明慧大師那平日裏總是充溢著嬉笑怒罵神情的雙眸裏藏著一抹光芒,似笑非笑地看著程雲淓,仿佛在試探著她的反應。
程雲淓把手中的銅牌子愛不釋手地擦了又擦,一聽這話,頭也不抬地瞥了瞥嘴,假裝高傲地道:“哼!兒這是人命,才不是狗命!”
明慧大師眼中那抹微光忽然怔住了:咦?這是什麼反應?
“大師大師,那這是什麼腰牌嗎?出入驚雲觀不用排隊,隻用在門口把牌子一晃,‘滴’的一聲大門就敞開了?”
“......”
“是不是真人的什麼開啟寶藏大門的鑰匙?在鳴沙山裏找到寶藏,把這牌牌往鑰匙孔裏一插,嘩啦啦,大門沉重地打開,露出滿滿一山洞的金銀珠寶!”
“......”
“哦哦,兒知道了,是不是什麼道門的神仙牌、照妖鏡?遇到妖怪劫財劫色可以拿出來高舉在手,大喝一聲:呔!我叫你一聲你敢答應嗎?然後就隻見一道金光從這牌中射出,雲紋散開,露出老虎的血盆大口,嗷嗚一聲,便一口把妖怪吞了進去!”
明慧大師把桌子一拍,大吼一聲:“一口把你吞進去!”
程雲淓仰起頭來,嘰裏呱啦笑個不停。
“那到底是什麼牌子嘛,告訴兒罷。”程雲淓站起來諂媚地給大師又斟了涼茶。
明慧大師氣哼哼地狠狠吃了兩口波若咕咾素肉,喝了口涼茶,吧嗒吧嗒嘴,滿意地點著頭,這才放下筷子,清了清嗓子,做足了派頭,說道:“若是長平侯府再有人找你姐弟麻煩,拿著這牌子,自可化險為夷。”
“哈?”程雲淓不懂。
“你與秦征曾經過迎山觀,竟然不知?”
“不知什麼?”
“那秦家十一郎竟是要喚那臭老道一聲親舅公的!”
“啊?啥啥啥?”程雲淓好意外“親舅公?那是什麼輩分?讓兒算算……爸爸的爸爸叫爺爺,媽媽的兄弟叫舅舅……”

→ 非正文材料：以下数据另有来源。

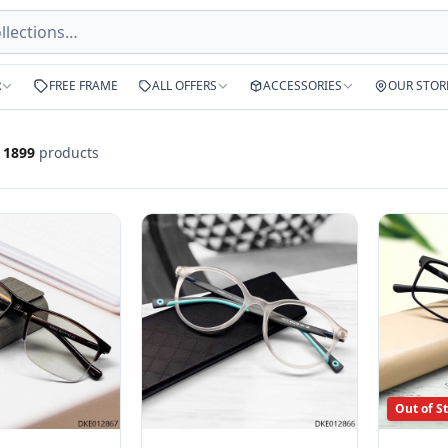
R
FREE FRAME
ALL OFFERS
ACCESSORIES
OUR STOR
f
1899
products
Out of S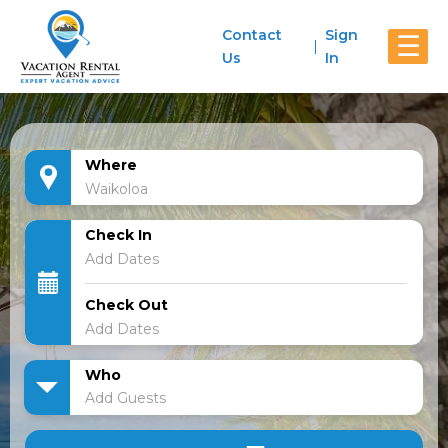
Contact
Sign
☰
Us
In
Where
Check In
Check Out
Who
Add Guests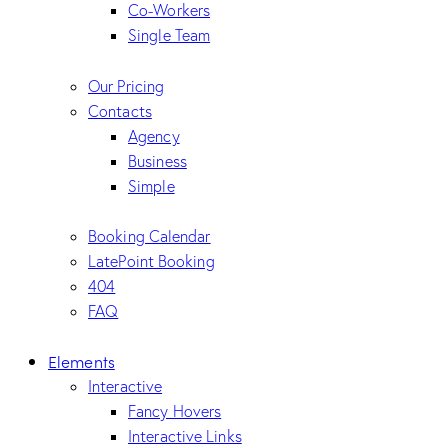
Co-Workers
Single Team
Our Pricing
Contacts
Agency
Business
Simple
Booking Calendar
LatePoint Booking
404
FAQ
Elements
Interactive
Fancy Hovers
Interactive Links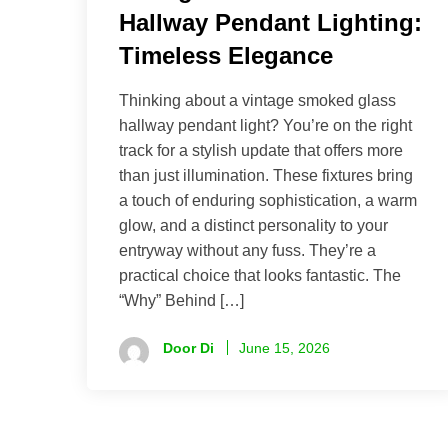
Hallway Pendant Lighting:
Timeless Elegance
Thinking about a vintage smoked glass
hallway pendant light? You’re on the right
track for a stylish update that offers more
than just illumination. These fixtures bring
a touch of enduring sophistication, a warm
glow, and a distinct personality to your
entryway without any fuss. They’re a
practical choice that looks fantastic. The
“Why” Behind […]
Door Di
June 15, 2026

“哎呀你這小精怪,慣會扯東扯西,不知所雲!舅公,那便是秦家老夫人的親阿弟!”
“哦!”程雲淓恍然大悟,道:“原來醬紫啊!”
然後很八卦地又追問道:“長平侯府遠在長安,老夫人自然也在長安城內,怎的舅公竟在這鳥不拉……鳥都不飛的邊境,屈居在那般簡樸的一個迎山觀中?”
明慧大師眯著眼睛摸著許久不曾整理的胡茬,一副“那是一個悲傷的故事”的表情,引得程雲淓趕緊趴過來,一雙大眼睛亮閃閃的。好久沒逛天涯、八組了,這個故事不可錯過!